Canning exploits his room for maneuver
right up to the limits of what is possible for him as a diplomat.
During the uprising, the ambassador constantly gave live interviews
to the BBC about the situation in the country. "If the events
achieved one thing, then it is the fact that the international
community is now united in its condemnation of the regime,"
He repeats the word "revulsion"
several times. It was the word used by the otherwise very reserved
ASEAN, the community of the Southeast Asian states, to condemn
its member country Burma over its crackdown on the uprising.
For that reason, Canning believes that
the process of dialogue which the United Nations has initiated
with the Burmese military regime could soon show its first results.

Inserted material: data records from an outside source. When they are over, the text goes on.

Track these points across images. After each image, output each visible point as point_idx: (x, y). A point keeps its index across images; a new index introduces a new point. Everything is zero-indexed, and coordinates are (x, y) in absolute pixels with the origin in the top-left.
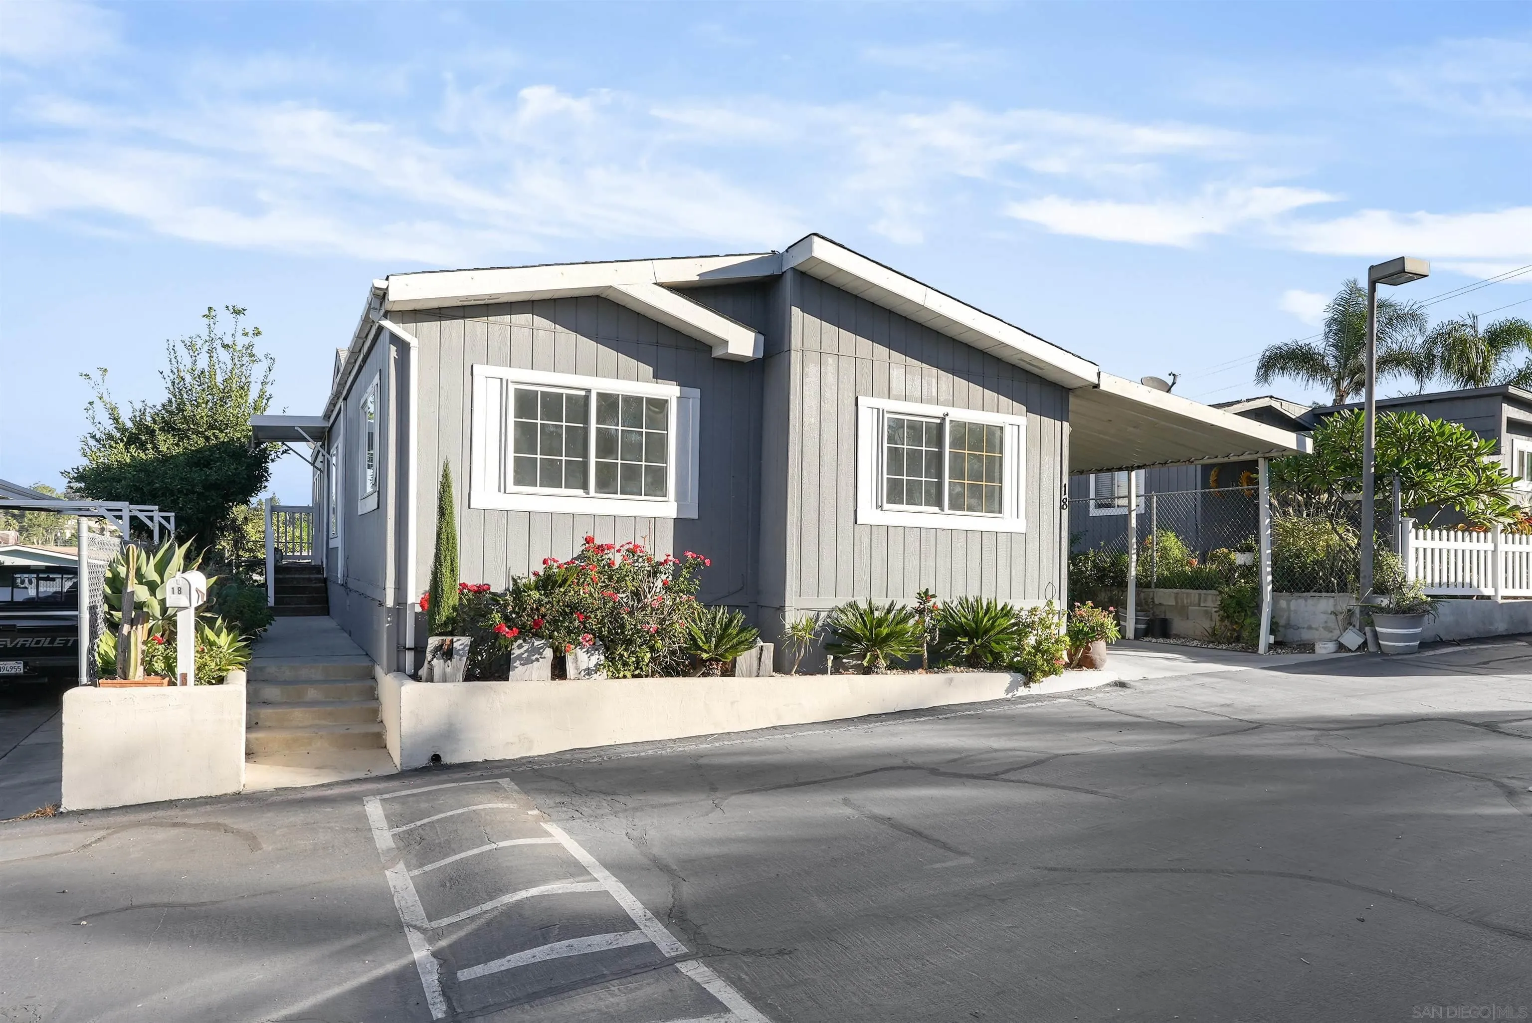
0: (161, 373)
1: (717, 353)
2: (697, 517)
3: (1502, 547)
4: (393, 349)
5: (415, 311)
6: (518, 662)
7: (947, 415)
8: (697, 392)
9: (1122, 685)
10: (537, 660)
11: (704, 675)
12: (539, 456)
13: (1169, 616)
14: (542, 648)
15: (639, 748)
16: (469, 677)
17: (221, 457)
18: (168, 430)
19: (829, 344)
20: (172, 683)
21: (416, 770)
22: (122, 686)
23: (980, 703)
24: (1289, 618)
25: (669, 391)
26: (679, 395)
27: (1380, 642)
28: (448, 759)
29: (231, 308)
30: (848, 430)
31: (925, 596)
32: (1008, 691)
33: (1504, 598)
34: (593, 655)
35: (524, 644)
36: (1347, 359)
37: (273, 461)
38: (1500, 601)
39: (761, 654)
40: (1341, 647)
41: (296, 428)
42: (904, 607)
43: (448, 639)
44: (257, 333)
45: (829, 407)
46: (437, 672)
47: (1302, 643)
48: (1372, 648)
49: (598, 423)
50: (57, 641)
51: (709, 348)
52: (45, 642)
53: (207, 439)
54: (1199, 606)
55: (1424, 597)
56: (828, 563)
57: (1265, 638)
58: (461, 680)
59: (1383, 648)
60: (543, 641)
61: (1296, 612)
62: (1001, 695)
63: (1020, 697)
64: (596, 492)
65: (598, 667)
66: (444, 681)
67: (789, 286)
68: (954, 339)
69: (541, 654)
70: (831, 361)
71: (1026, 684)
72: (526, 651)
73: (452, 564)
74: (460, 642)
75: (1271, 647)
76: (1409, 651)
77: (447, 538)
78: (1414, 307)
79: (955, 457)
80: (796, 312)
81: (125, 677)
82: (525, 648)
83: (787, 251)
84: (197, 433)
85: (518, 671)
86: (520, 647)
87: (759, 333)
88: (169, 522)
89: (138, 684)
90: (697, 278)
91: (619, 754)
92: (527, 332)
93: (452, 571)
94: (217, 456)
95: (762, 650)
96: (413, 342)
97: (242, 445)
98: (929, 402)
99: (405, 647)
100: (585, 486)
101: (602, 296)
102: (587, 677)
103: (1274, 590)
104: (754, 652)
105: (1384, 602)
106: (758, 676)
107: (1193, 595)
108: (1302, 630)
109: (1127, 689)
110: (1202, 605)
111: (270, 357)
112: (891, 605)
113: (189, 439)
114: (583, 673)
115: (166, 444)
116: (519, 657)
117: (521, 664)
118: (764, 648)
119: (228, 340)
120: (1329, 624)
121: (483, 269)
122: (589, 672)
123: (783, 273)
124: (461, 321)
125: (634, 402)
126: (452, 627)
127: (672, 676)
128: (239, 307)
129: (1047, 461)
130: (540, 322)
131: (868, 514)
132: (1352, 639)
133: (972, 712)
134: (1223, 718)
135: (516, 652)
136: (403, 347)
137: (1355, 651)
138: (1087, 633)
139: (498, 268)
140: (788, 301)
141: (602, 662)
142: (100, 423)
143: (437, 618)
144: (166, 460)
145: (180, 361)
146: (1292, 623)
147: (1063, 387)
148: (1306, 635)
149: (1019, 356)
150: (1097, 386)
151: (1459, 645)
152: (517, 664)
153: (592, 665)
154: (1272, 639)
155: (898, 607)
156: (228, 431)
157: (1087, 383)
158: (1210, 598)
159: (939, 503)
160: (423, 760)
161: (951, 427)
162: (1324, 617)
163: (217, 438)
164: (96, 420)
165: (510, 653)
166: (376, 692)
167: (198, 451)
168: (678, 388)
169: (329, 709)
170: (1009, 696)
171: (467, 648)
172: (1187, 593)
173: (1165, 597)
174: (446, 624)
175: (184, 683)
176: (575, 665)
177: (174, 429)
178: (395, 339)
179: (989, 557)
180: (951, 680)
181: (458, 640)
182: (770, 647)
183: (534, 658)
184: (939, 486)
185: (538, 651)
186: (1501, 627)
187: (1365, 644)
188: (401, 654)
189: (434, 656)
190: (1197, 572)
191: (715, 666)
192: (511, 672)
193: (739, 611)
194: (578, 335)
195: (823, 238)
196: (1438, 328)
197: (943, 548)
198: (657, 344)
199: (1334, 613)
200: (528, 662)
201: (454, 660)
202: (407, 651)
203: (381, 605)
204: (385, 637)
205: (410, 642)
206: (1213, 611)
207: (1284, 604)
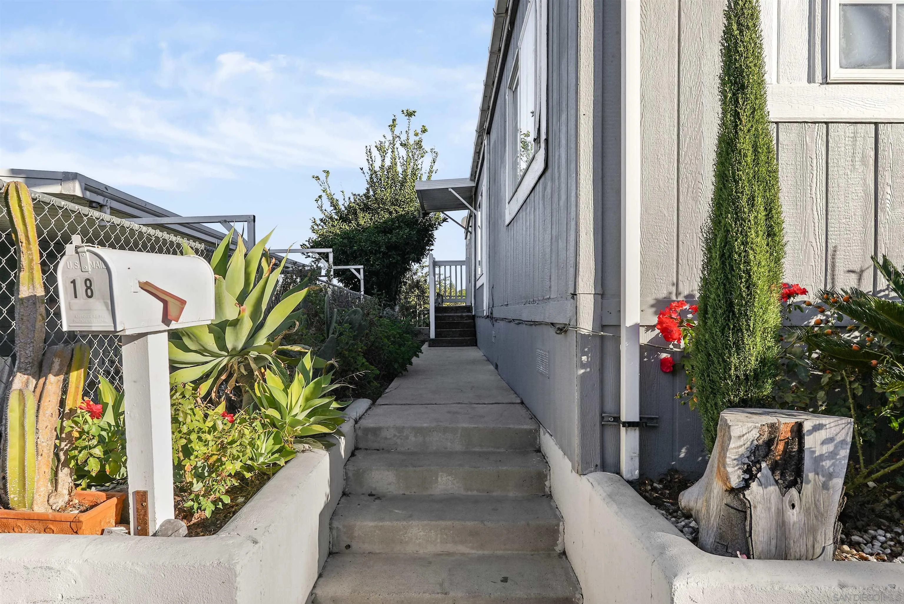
0: (362, 169)
17: (399, 226)
18: (366, 209)
29: (405, 112)
37: (437, 229)
41: (450, 190)
43: (786, 420)
44: (424, 131)
53: (391, 213)
73: (769, 217)
74: (822, 435)
88: (359, 274)
94: (397, 225)
97: (414, 217)
99: (617, 419)
111: (434, 150)
113: (378, 213)
115: (364, 219)
128: (411, 110)
142: (325, 210)
143: (734, 360)
144: (362, 229)
145: (374, 160)
156: (405, 207)
163: (397, 212)
164: (323, 208)
166: (547, 483)
167: (384, 222)
171: (844, 451)
177: (369, 208)
181: (817, 428)
188: (609, 433)
189: (749, 473)
201: (808, 489)
202: (623, 430)
203: (562, 330)
204: (576, 395)
205: (629, 408)
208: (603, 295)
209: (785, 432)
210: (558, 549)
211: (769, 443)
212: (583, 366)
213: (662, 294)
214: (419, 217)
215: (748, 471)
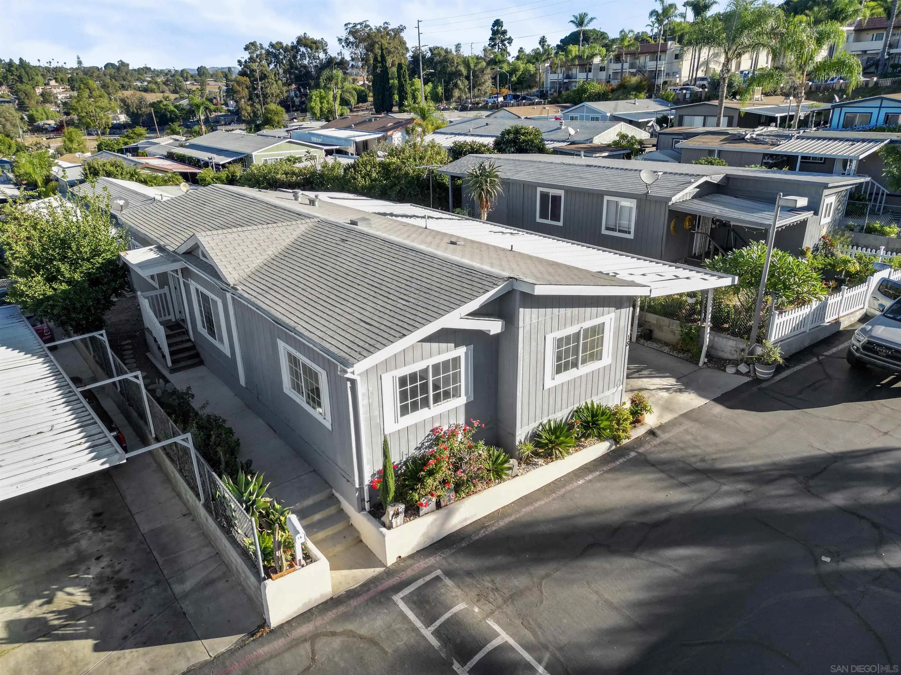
2: (474, 399)
4: (348, 383)
6: (422, 507)
7: (582, 327)
8: (471, 347)
9: (652, 432)
10: (430, 504)
12: (409, 401)
13: (652, 328)
16: (406, 520)
19: (534, 318)
21: (393, 564)
25: (461, 351)
26: (465, 351)
27: (756, 373)
32: (609, 448)
33: (810, 330)
40: (738, 371)
43: (396, 508)
46: (394, 524)
48: (752, 373)
49: (432, 377)
54: (669, 327)
56: (532, 410)
57: (703, 359)
58: (403, 523)
59: (757, 376)
60: (432, 495)
61: (717, 342)
62: (606, 450)
63: (613, 451)
64: (433, 405)
65: (453, 498)
66: (397, 526)
71: (616, 445)
72: (426, 501)
73: (392, 476)
74: (400, 507)
75: (705, 363)
77: (389, 466)
79: (584, 344)
80: (520, 309)
85: (424, 509)
87: (504, 321)
90: (478, 308)
93: (392, 479)
95: (513, 464)
96: (358, 378)
98: (575, 324)
99: (364, 500)
100: (428, 406)
107: (666, 322)
108: (719, 351)
109: (655, 436)
114: (447, 503)
120: (733, 352)
122: (450, 501)
123: (513, 290)
125: (446, 362)
131: (549, 384)
132: (744, 368)
135: (422, 503)
136: (353, 384)
137: (744, 375)
140: (517, 305)
141: (455, 495)
148: (721, 355)
150: (649, 296)
151: (789, 366)
154: (706, 360)
158: (675, 326)
159: (576, 366)
161: (583, 331)
165: (419, 504)
166: (341, 507)
168: (465, 348)
170: (609, 451)
171: (404, 508)
172: (663, 319)
173: (652, 318)
176: (444, 501)
179: (595, 379)
182: (516, 462)
184: (577, 359)
185: (430, 500)
186: (806, 342)
187: (749, 372)
188: (362, 503)
189: (392, 518)
192: (420, 512)
197: (577, 385)
199: (736, 349)
200: (426, 506)
201: (399, 517)
202: (366, 502)
203: (348, 481)
205: (367, 498)
206: (677, 332)
207: (712, 338)
208: (360, 480)
210: (350, 524)
211: (395, 513)
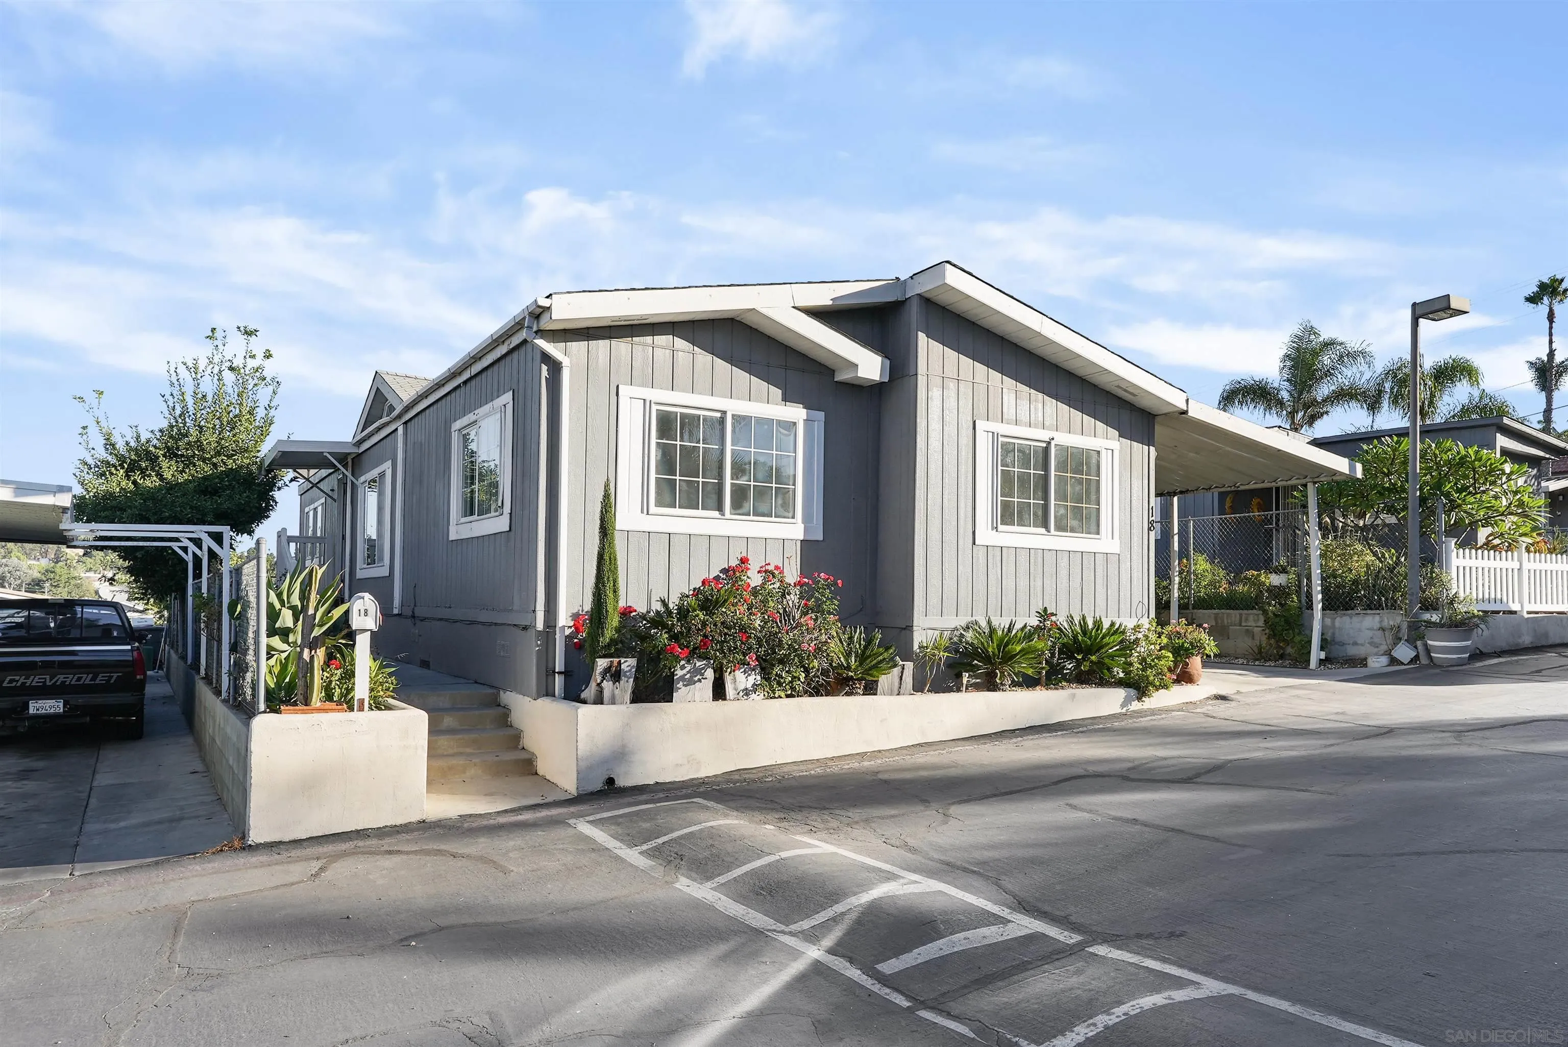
0: (163, 397)
1: (841, 377)
2: (821, 539)
3: (1526, 566)
4: (544, 368)
5: (565, 331)
6: (681, 683)
7: (1053, 439)
8: (821, 415)
9: (1223, 698)
10: (699, 680)
11: (847, 694)
12: (678, 478)
14: (703, 668)
15: (802, 767)
16: (636, 698)
17: (230, 485)
18: (170, 456)
19: (951, 371)
20: (351, 709)
21: (592, 794)
22: (303, 712)
23: (1100, 717)
24: (1334, 634)
25: (797, 413)
26: (805, 418)
27: (1432, 654)
28: (621, 782)
29: (242, 329)
30: (966, 453)
31: (1045, 615)
32: (1123, 706)
33: (1529, 613)
34: (749, 675)
35: (686, 665)
36: (1301, 393)
37: (279, 489)
38: (1526, 616)
39: (902, 673)
40: (1394, 661)
41: (325, 454)
42: (1025, 626)
43: (616, 660)
44: (268, 355)
45: (951, 429)
46: (607, 694)
47: (1348, 658)
48: (1424, 660)
49: (732, 445)
50: (100, 677)
51: (832, 372)
52: (87, 679)
53: (215, 465)
54: (1240, 625)
55: (1475, 612)
56: (950, 582)
57: (1316, 655)
58: (629, 702)
59: (1435, 661)
60: (704, 662)
61: (1340, 629)
62: (1116, 709)
63: (1134, 711)
64: (731, 514)
65: (755, 688)
66: (613, 703)
67: (914, 312)
68: (1057, 366)
69: (702, 675)
70: (952, 385)
71: (1139, 699)
72: (688, 672)
73: (614, 585)
74: (627, 664)
75: (1321, 662)
76: (1460, 663)
77: (610, 558)
78: (1364, 346)
79: (1061, 480)
80: (922, 336)
81: (307, 702)
82: (687, 669)
83: (911, 277)
84: (204, 460)
85: (681, 693)
86: (683, 668)
87: (886, 357)
88: (186, 553)
89: (319, 710)
90: (831, 303)
91: (788, 773)
92: (668, 353)
93: (615, 592)
94: (227, 483)
95: (903, 669)
96: (565, 361)
97: (250, 473)
98: (1036, 427)
99: (554, 672)
100: (720, 508)
101: (737, 319)
102: (746, 697)
103: (1323, 609)
104: (896, 671)
105: (1435, 617)
106: (898, 694)
107: (1233, 615)
108: (1348, 646)
109: (1231, 702)
110: (1243, 624)
111: (276, 380)
112: (1011, 624)
113: (194, 466)
114: (741, 694)
115: (169, 470)
116: (682, 678)
117: (684, 685)
118: (905, 667)
119: (238, 362)
120: (1376, 640)
121: (639, 290)
122: (747, 692)
123: (906, 299)
124: (607, 341)
125: (765, 423)
126: (617, 649)
127: (822, 695)
128: (251, 327)
129: (1137, 484)
130: (680, 343)
131: (985, 536)
132: (1404, 652)
133: (1101, 726)
134: (1350, 725)
135: (679, 673)
136: (555, 367)
137: (1408, 664)
138: (1187, 649)
139: (653, 289)
140: (914, 325)
141: (759, 682)
142: (93, 449)
143: (601, 639)
144: (170, 487)
145: (182, 384)
146: (1337, 640)
147: (1150, 413)
148: (1352, 651)
149: (1116, 383)
150: (1185, 412)
151: (1500, 656)
152: (680, 685)
153: (749, 686)
154: (1323, 655)
155: (1018, 626)
156: (236, 457)
157: (1176, 409)
158: (1251, 618)
159: (1045, 525)
160: (598, 784)
161: (1056, 450)
162: (1370, 633)
163: (224, 463)
164: (90, 446)
165: (673, 674)
166: (509, 719)
167: (205, 478)
168: (805, 410)
169: (473, 736)
170: (1124, 710)
171: (634, 670)
172: (1229, 614)
173: (1205, 618)
174: (609, 646)
175: (361, 709)
176: (733, 685)
177: (176, 455)
178: (546, 358)
179: (1088, 575)
180: (1074, 696)
181: (625, 662)
182: (909, 665)
183: (696, 679)
184: (1046, 508)
185: (699, 671)
186: (1526, 640)
187: (1417, 657)
188: (550, 678)
189: (603, 678)
190: (1232, 594)
191: (858, 685)
192: (674, 694)
193: (878, 631)
194: (714, 357)
195: (954, 265)
196: (1389, 365)
197: (1050, 569)
198: (786, 368)
199: (1383, 629)
200: (690, 682)
201: (622, 682)
202: (557, 675)
203: (525, 628)
204: (535, 661)
205: (559, 666)
206: (1257, 630)
207: (1328, 621)
208: (548, 611)
209: (615, 664)
210: (520, 747)
211: (610, 667)
212: (538, 646)
213: (575, 611)
214: (260, 473)
215: (603, 677)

After his arrival in Burma on the weekend, the UN special envoy
for Burma Ibrahim Gambari met with opposition leader Aung San
Suu Kyi, who is under house arrest. Then he met Tuesday morning
with junta leader Than Shwe in the new capital Naypyidaw.
Canning pins particular hope on the Chinese.
The generals could not survive for long without the economic assistance
of Burma's northern neighbor. "The Chinese have made it clear
to Burma that they want stability and peace on their southern
border," says Canning. Admittedly the Chinese aren't talking
about democracy, Canning says, but perhaps they can help to establish
dialogue between the military and Aung San Suu Kyi. That way,
the hunger and misery in Southeast Asia's poorest country could
be alleviated -- which is exactly what the demonstrating monks
had been demanding from the junta.
Editor's Note: For security reasons we
are not naming our correspondents in Burma.